Mimarlar Odası Ankara Şube Başkanı Tezcan Karakuş Candan savunmasında şunları söyledi:

“Ülkedeki hukuksuzluğun örneklerinden olan bu dava, susturma operasyonunun bir parçasıdır. Çevre haberi yapan gazeteciye ödül verdik diye Mimarlar Odası Ankara Şube yönetimine dava açılması kabul edilebilir değildir. Biz bu ödülü 2013 yılından beri vermekteyiz ve Mimarlar Odası Ankara Şubesinin haberlerini yapan gazetecilere vermekteyiz. Kimin terör örgütü üyesi olup olmadığının sorgulamasını yapamayız. Öyle bir istihbarat birimimiz yok. Mimarlar Odası Ankara Şubesi istihbarat örgütü değildir. Çevre haberine verilen bir ödülün  terör örgütü konusu haline getirilmesine ülkem adına üzgünüm. Haberlerimizin kamuoyunda görünürlüğü açıktır. Tüm medya organları  kamu yararı  ve kent mücadelemize  yayınlarında yer vermektedir. Sadece bir yıl içinde 675 kez televizyonlarda, bin 500 kez yazılı basında, milyonlarca kez sosyal medyada haberimize yer verilmiştir. Terör propagandası yapmıyoruz, çevremizi doğamızı kültürel varlıklarımızı koruyoruz. Cumhuriyet’in bize emanet ettiği mekânsal değerleri korumaya devam edeceğiz. Kültürel varlıkların yok edilmesine ve HES’lere karşı mücadele ederken, mücadelemizi haberleştiren basın mensuplarına ödül vermeye de devam edeceğiz. Mimarlar Odası Ankara Şubesi Yönetim Kurulu’nun hiçbir terör örgütü ile ilişkisi yoktur ve mücadelemiz de bu ülkenin taşını, toprağını satanlara karşıdır.”

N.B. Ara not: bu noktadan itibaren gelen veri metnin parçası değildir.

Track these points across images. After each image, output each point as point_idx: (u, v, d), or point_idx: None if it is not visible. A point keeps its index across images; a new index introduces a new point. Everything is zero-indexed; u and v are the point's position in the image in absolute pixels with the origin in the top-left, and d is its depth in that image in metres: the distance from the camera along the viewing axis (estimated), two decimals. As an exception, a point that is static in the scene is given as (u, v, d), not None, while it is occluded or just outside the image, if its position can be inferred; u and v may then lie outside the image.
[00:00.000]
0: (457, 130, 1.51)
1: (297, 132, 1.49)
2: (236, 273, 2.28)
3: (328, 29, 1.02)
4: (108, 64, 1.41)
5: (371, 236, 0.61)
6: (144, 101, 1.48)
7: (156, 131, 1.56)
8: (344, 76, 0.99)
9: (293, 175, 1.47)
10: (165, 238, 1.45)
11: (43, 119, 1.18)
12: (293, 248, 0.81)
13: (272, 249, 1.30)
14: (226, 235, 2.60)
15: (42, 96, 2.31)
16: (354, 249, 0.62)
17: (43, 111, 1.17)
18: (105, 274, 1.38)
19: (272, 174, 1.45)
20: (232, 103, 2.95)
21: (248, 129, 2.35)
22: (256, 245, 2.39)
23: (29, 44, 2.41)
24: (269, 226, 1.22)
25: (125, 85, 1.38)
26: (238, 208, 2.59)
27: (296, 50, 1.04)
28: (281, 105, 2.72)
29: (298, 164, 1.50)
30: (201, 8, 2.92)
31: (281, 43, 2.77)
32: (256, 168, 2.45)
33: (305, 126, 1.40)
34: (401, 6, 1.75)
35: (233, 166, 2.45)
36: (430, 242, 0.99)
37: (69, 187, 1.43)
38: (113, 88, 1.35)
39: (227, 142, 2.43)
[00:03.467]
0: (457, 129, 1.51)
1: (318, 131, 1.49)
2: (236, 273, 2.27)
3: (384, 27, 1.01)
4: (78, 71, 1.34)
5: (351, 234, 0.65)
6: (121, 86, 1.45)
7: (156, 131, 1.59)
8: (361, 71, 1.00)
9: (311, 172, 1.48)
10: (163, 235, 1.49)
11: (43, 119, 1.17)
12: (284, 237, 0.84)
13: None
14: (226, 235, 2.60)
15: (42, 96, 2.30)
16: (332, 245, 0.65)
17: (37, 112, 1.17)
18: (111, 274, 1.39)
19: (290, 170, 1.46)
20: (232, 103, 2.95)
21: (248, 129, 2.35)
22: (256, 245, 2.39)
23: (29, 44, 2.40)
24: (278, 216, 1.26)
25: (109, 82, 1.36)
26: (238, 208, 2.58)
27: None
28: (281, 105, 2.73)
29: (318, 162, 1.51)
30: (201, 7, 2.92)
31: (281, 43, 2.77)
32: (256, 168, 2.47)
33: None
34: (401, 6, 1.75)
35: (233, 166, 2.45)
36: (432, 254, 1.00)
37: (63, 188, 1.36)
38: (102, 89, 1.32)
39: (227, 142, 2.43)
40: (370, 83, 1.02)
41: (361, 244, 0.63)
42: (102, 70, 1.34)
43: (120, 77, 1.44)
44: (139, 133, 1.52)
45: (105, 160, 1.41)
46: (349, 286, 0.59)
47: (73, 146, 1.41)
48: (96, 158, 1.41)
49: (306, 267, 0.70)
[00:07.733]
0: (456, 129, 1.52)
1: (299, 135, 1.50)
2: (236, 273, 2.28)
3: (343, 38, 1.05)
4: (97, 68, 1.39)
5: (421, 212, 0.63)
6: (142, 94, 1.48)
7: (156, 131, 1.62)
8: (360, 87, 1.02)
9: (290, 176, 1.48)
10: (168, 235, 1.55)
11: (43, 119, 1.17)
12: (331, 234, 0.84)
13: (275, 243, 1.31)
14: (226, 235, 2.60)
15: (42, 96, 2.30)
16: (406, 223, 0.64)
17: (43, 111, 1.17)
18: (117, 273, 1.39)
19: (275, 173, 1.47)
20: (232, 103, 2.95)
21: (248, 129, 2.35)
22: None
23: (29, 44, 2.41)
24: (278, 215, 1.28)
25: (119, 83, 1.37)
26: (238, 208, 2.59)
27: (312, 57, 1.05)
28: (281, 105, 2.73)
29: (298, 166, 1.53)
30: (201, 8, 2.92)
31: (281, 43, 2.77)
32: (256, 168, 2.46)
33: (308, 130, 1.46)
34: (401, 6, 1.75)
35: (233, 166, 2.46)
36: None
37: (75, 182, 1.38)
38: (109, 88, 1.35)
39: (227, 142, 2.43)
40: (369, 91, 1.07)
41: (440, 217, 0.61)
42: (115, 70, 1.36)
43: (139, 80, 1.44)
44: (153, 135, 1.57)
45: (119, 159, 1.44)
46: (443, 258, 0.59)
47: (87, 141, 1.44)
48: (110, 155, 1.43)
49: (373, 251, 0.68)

Tüm sanıklar adına konuşan avukat Turgut Kazan da iddianameye itiraz ederek müvekkillerinin kültürel mirası yaşatmak, HES, maden ocakları gibi çevre tahribatlarına karşı mücadele ettiklerini bu nedenle de Jin TV muhabiri Güler Yıldız Bastion’un hazırladığı “Yeşil Pencere” programına ödül verdiklerini söyledi. Bu dava ile müvekkillerinin lekelenmeme hakkının çiğnendiğini dile getiren Kazan “Mimarlar Odası olarak elbette çevre konusunda yapılan bir habere ya da programa ödül verecektir. Bunun kimin yayın organı olduğuna değil haberin içeriğine bakarak veriyor müvekkillerim. Bu nedenle iddianameyi kabul etmiyor derhal beraat talep ediyoruz” dedi.

İddia makamı ödül verilen Jin TV muhabiri Güler Yıldız Bastion ve ödülü onun yerine alan gazeteci Öznur Değer hakkında soruşturma ya da kovuşturma olup olmadığına bakılmasını talep etti. 

Avukat Kazan mütalaaya itiraz ederek “Eğer sözü edilen kişiler hakkında bir soruşturma ya da kovuşturma var ise bundan müvekkillerim sorumlu tutulamaz, dolayısıyla iddia makamının mütalaasını kabul etmiyoruz” dedi. 

Verilen aranın ardından ara kararını açıklayan mahkeme heyeti, savcının talebini kabul ederek Jin TV muhabiri Güler Yıldız Bastion ve gazeteci Öznur Değer hakkında soruşturma ya da kovuşturma olup olmadığına bakılması için Emniyet Genel Müdürlüğüne müzekkere yazılmasına, “Yeşil Pencere” programının 2021 yılında yayınlanan programlarının incelenmesine, Jin TV’nin erişime engellenmesi kararının olduğu dosyanın istenmesine karar vererek duruşmayı 15 Eylül tarihine erteledi.